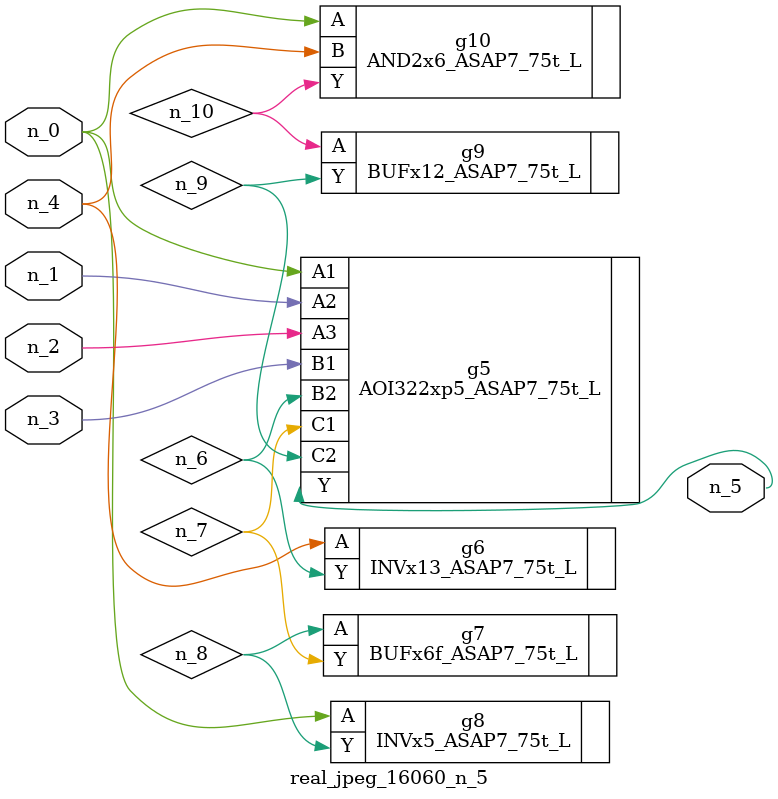
<source format=v>
module real_jpeg_16060_n_5 (n_4, n_0, n_1, n_2, n_3, n_5);

input n_4;
input n_0;
input n_1;
input n_2;
input n_3;

output n_5;

wire n_8;
wire n_6;
wire n_7;
wire n_10;
wire n_9;

AOI322xp5_ASAP7_75t_L g5 ( 
.A1(n_0),
.A2(n_1),
.A3(n_2),
.B1(n_3),
.B2(n_6),
.C1(n_7),
.C2(n_9),
.Y(n_5)
);

INVx5_ASAP7_75t_L g8 ( 
.A(n_0),
.Y(n_8)
);

AND2x6_ASAP7_75t_L g10 ( 
.A(n_0),
.B(n_4),
.Y(n_10)
);

INVx13_ASAP7_75t_L g6 ( 
.A(n_4),
.Y(n_6)
);

BUFx6f_ASAP7_75t_L g7 ( 
.A(n_8),
.Y(n_7)
);

BUFx12_ASAP7_75t_L g9 ( 
.A(n_10),
.Y(n_9)
);


endmodule
</source>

※

**INSTRUCTIONS TO FOLLOW**.
Some lines of the data may hold the word "input". Say how many do, with nothing else.

**RESPONSE**.
5